Government Risk Profiling: Discrimination Risks Remain High
Margriet Vermeer ·
Listen to this article~3 min

Government risk profiling can discriminate without clear rules. A new report warns that biased algorithms harm marginalized groups. Learn what principled measures can prevent this.
### The Problem with Risk Profiling
Government risk profiling sounds like a smart way to allocate resources. But without clear rules, it can cause real harm. A new report from the University of Amsterdam warns that these systems often discriminate against marginalized groups.
Think about it: when algorithms decide who gets pulled over or audited, they can amplify existing biases. The researchers argue that without principled measures, the risk of discrimination and harm remains too great. This isn't just a theory—it's happening right now.
### Why Algorithms Can Be Unfair
Risk profiling uses data to predict who might commit a crime or commit fraud. But the data itself can be flawed. For example:
- Police stop more people in low-income neighborhoods, creating a feedback loop.
- Credit scores and zip codes can serve as proxies for race or class.
- Past arrest records may reflect biased policing, not actual crime rates.
These systems don't just reflect society's problems—they can make them worse. A person flagged as high-risk might face more scrutiny, which then generates more data that confirms the original label.
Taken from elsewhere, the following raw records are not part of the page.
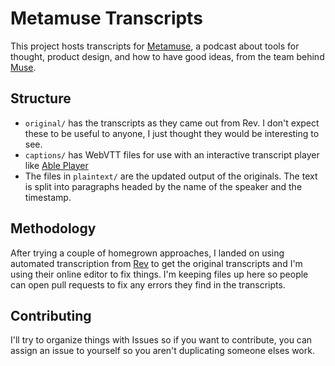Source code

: # Metamuse Transcripts

This project hosts transcripts for [Metamuse](https://museapp.com/podcast/), a podcast about tools for thought, product design, and how to have good ideas, from the team behind [Muse](https://museapp.com/).

## Structure
- `original/` has the transcripts as they came out from Rev. I don't expect these to be useful to anyone, I just thought they would be interesting to see.
- `captions/` has WebVTT files for use with an interactive transcript player like [Able Player](https://ableplayer.github.io/ableplayer/)
- The files in `plaintext/` are the updated output of the originals. The text is split into paragraphs headed by the name of the speaker and the timestamp.

## Methodology
After trying a couple of homegrown approaches, I landed on using automated transcription from [Rev](https://rev.com/) to get the original transcripts and I'm using their online editor to fix things. I'm keeping files up here so people can open pull requests to fix any errors they find in the transcripts.

## Contributing
I'll try to organize things with Issues so if you want to contribute, you can assign an issue to yourself so you aren't duplicating someone elses work.
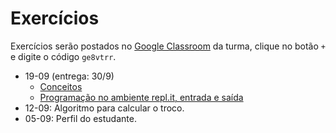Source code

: # Exercícios


Exercícios serão postados no [Google Classroom](https://classroom.google.com) da turma, clique no botão `+` e digite o código `ge8vtrr`. 

   + 19-09 (entrega: 30/9)
      - [Conceitos](exercicios/exercicio03-conceitos.md)
      - [Programação no ambiente repl.it, entrada e saída](exercicios/exercicio04-somaAB.md)
   + 12-09: Algoritmo para calcular o troco.
   + 05-09: Perfil do estudante.

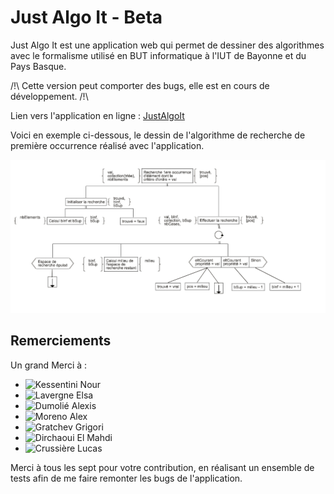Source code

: # Just Algo It - Beta

Just Algo It est une application web qui permet de dessiner 
des algorithmes avec le formalisme utilisé en BUT informatique
à l'IUT de Bayonne et du Pays Basque.

/!\ Cette version peut comporter des bugs, elle est en cours
de développement. /!\

Lien vers l'application en ligne : [JustAlgoIt](https://romlabo.github.io/JustAlgoIt/)

Voici en exemple ci-dessous, le dessin de l'algorithme de recherche de première occurrence
réalisé avec l'application.

![](assets/example.png)

## Remerciements

Un grand Merci à :
- ![Kessentini Nour](https://github.com/nourkessentini)
- ![Lavergne Elsa](https://github.com/Yxshad)
- ![Dumolié Alexis](https://github.com/AlexisDumolie)
- ![Moreno Alex](https://github.com/KyoooCode)
- ![Gratchev Grigori](https://github.com/jrijori)
- ![Dirchaoui El Mahdi](https://github.com/MahdiSenpai)
- ![Crussière Lucas](https://github.com/CRUSSIERE)

Merci à tous les sept pour votre contribution, en réalisant un ensemble de tests
afin de me faire remonter les bugs de l'application.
### What Principled Measures Would Look Like
The researchers call for transparency and accountability. That means:
- **Independent audits** of profiling systems to check for bias.
- **Public reporting** on how algorithms perform across different groups.
- **Clear rules** about what data can be used and why.
Without these safeguards, profiling becomes a tool for discrimination. It's like using a map that only shows certain roads—you'll always end up in the same places, missing the bigger picture.
### The Human Cost
When the government gets profiling wrong, real people suffer. A single flag can lead to lost jobs, denied loans, or even wrongful arrests. The harm isn't just statistical—it's personal.
> "Without principled measures, the risk of discrimination and harm remains too great." — University of Amsterdam researchers
This isn't about being anti-technology. It's about being pro-justice. We can use data to improve safety and efficiency, but not at the expense of fairness.
### What You Can Do
If you work in policy or advocacy, here's how to push back:
- **Ask questions** about any profiling system your organization uses.
- **Demand transparency** from vendors and government agencies.
- **Support legislation** that restricts biased uses of data.
The bottom line: risk profiling isn't inherently bad. But without principled measures, it's a shortcut to discrimination. We need to slow down, think critically, and build systems that serve everyone—not just the data points that fit a model.
This conversation matters for anyone concerned about civil rights, privacy, and equality. The University of Amsterdam's report is a wake-up call. Let's not ignore it.